* Assignment
Render the listing from its first line through the line containing "To request a" as a Markdown table with two columns, Row and Line. Number each row and leave out any blank lines.

Saved entries
--- --- ---

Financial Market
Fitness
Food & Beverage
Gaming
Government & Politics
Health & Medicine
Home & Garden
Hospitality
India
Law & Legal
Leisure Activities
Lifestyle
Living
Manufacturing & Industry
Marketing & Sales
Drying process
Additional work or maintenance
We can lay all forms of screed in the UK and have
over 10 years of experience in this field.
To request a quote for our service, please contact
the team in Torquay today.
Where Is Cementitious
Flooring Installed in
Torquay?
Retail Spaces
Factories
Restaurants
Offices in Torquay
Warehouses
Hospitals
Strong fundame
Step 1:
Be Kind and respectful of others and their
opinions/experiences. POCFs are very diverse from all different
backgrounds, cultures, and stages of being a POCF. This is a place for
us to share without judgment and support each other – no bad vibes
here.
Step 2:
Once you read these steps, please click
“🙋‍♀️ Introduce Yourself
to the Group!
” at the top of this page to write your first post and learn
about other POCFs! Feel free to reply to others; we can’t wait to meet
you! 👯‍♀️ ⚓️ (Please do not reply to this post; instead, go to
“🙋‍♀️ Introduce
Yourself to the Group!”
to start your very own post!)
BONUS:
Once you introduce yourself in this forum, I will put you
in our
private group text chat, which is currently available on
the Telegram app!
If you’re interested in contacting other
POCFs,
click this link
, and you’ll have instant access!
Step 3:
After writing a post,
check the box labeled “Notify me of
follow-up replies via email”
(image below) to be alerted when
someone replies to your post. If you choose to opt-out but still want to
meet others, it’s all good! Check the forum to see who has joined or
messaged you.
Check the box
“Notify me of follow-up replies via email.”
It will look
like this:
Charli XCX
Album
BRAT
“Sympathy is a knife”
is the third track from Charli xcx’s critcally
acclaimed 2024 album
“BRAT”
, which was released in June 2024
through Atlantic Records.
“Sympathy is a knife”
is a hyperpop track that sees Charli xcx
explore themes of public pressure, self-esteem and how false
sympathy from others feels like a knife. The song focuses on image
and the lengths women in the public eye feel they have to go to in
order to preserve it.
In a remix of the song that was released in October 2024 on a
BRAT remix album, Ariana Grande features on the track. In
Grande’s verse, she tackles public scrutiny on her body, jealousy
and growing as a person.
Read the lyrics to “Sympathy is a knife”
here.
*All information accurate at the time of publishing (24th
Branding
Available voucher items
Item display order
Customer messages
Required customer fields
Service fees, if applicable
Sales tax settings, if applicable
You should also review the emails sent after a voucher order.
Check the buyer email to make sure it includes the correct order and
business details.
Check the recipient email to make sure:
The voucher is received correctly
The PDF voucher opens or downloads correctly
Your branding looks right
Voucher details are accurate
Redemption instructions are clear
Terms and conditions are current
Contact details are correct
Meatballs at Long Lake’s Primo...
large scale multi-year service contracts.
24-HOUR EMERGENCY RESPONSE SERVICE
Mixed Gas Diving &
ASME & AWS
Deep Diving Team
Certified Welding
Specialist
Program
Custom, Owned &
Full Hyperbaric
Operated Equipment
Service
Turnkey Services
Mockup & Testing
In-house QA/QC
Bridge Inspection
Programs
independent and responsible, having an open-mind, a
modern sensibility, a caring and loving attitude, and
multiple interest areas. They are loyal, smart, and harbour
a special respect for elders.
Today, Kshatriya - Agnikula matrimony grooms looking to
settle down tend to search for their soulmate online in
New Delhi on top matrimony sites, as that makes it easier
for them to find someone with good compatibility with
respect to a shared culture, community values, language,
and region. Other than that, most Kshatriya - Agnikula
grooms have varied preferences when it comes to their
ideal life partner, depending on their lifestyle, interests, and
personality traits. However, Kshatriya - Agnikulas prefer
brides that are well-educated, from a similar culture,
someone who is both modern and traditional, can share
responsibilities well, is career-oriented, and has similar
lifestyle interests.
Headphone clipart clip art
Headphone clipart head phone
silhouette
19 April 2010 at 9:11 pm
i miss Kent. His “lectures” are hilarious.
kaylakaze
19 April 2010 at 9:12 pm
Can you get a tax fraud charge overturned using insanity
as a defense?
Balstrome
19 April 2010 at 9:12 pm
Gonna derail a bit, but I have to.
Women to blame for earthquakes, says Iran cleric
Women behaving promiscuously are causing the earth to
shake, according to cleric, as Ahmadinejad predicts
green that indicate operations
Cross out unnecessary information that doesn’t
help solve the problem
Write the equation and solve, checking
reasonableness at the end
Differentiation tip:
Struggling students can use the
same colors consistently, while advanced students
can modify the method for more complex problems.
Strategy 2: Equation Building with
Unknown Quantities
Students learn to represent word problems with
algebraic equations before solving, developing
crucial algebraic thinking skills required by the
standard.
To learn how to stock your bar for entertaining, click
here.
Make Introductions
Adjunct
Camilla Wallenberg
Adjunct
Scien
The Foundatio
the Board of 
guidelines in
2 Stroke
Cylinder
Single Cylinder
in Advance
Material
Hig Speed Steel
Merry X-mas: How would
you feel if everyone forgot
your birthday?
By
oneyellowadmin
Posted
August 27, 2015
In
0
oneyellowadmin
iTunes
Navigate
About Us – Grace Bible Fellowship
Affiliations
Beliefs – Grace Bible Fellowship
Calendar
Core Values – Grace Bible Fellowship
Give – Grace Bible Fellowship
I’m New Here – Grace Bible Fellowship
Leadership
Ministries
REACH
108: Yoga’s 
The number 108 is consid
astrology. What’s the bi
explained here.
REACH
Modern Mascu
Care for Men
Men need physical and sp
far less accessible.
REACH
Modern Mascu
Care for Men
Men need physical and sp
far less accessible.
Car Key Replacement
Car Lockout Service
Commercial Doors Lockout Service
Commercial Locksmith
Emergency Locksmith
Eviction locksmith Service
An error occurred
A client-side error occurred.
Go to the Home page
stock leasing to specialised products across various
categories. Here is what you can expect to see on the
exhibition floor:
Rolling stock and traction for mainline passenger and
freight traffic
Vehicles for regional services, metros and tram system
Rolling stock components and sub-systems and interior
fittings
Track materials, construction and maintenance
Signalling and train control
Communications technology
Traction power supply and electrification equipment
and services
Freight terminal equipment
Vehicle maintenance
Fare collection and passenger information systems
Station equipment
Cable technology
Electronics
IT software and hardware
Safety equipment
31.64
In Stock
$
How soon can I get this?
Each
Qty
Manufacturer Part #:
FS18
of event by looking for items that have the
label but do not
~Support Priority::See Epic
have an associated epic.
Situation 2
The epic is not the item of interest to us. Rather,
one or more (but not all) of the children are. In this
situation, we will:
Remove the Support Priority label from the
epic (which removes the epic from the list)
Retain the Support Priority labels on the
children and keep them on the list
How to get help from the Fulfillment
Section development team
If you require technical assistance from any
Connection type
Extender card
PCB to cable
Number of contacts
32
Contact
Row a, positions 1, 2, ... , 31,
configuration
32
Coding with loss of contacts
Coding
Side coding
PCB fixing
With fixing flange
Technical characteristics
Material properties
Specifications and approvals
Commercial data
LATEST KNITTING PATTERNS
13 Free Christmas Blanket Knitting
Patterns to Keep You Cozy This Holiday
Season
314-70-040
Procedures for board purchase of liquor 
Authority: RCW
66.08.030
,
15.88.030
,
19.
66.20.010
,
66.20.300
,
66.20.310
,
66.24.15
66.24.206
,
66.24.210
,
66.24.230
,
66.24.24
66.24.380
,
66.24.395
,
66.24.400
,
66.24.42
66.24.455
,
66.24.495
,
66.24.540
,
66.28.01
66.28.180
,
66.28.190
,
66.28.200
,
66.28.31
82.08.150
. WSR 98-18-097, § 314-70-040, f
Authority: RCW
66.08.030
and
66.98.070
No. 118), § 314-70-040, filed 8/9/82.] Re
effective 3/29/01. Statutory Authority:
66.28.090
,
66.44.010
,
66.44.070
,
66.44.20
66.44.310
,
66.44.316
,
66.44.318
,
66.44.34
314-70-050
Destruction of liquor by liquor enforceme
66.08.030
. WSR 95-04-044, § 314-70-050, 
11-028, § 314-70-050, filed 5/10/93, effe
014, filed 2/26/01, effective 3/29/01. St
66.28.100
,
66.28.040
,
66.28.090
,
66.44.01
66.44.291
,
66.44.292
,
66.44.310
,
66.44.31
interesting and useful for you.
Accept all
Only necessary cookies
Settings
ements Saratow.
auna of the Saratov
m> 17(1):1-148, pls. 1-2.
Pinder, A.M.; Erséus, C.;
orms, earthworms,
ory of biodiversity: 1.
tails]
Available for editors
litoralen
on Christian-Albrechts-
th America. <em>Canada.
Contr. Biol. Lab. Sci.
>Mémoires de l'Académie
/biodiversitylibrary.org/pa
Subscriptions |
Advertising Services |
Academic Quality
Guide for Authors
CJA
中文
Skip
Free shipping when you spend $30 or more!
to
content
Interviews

--- --- ---

* Response to this task
| Row | Line |
|---|---|
| 1 | Financial Market |
| 2 | Fitness |
| 3 | Food & Beverage |
| 4 | Gaming |
| 5 | Government & Politics |
| 6 | Health & Medicine |
| 7 | Home & Garden |
| 8 | Hospitality |
| 9 | India |
| 10 | Law & Legal |
| 11 | Leisure Activities |
| 12 | Lifestyle |
| 13 | Living |
| 14 | Manufacturing & Industry |
| 15 | Marketing & Sales |
| 16 | Drying process |
| 17 | Additional work or maintenance |
| 18 | We can lay all forms of screed in the UK and have |
| 19 | over 10 years of experience in this field. |
| 20 | To request a quote for our service, please contact |